The evidence on this alternative contention is wholly unsatisfactory. Tharp notarized the bills of sale transferring to the Universal Church of Divine Equality the automobiles and "all personal property, personal effects, clothing, any personal property of commercial value, any and all furniture and household furnishings now and in the future belonging to" petitioners as well as the quitclaim deed transferring their real estate. All of those documents are dated in November 1978. To substantiate the $950 deduction, a check in the amount of $700, dated December 5, 1978, and payable to the Universal Church of Elasia was introduced in evidence. The fact of that check shows, however, that it was given as a "Donation."

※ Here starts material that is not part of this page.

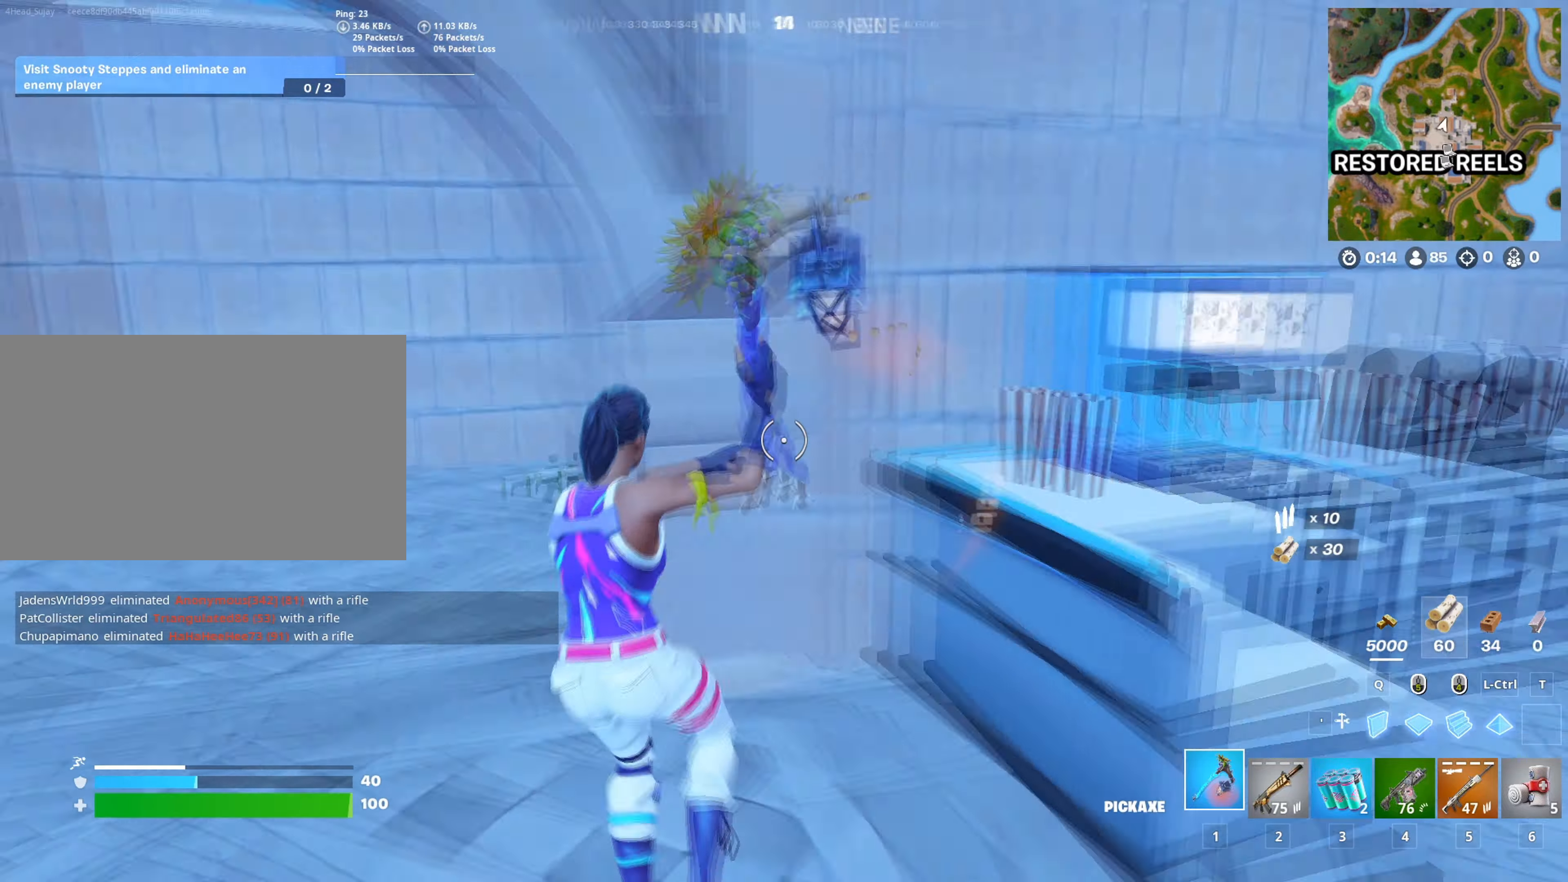
{"keys": ["s"], "mouse": ["left"], "mouse_move": "right", "events": [[17, "s", "down"], [117, "a", "up"], [150, "c", "down"], [200, "c", "up"], [300, "d", "down"], [350, "c", "down"], [450, "c", "up"], [484, "d", "up"]]}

The record contains no explanation as to why, if the $950 was a return preparation fee, it was documented, at least in part, as a donation. We find it strange that, if petitioners actually paid Tharp for assistance in preparing their 1978 return, he prepared the return showing the amount paid to him as a charitable contribution deduction. Moreover, we are not convinced that petitioners would have paid an income tax preparation fee on December 5, 1978, prior to the close of the taxable year. 7
Finally, as to the addition to tax, section 6653(a) provides that if any part of an underpayment of tax is due to negligence or intentional disregard of rules and regulations, a 5-percent addition to tax may be imposed. We think it quite inconceivable that anyone as intelligent as petitioners could have thought in good faith that the income tax law could be circumvented by taking the steps that they took. We recognize the possibility that petitioners were duped by Tharp, but an ordinary prudent person would have consulted competent counsel before accepting his advice in good faith. There is simply no credible evidence to show petitioners used reasonable care in preparing their 1978 income tax return--that the underpayment was not due to negligence or intentional disregard of the law. The addition to tax must, therefore, be sustained.
To reflect the foregoing,
Decision will be entered for the respondent.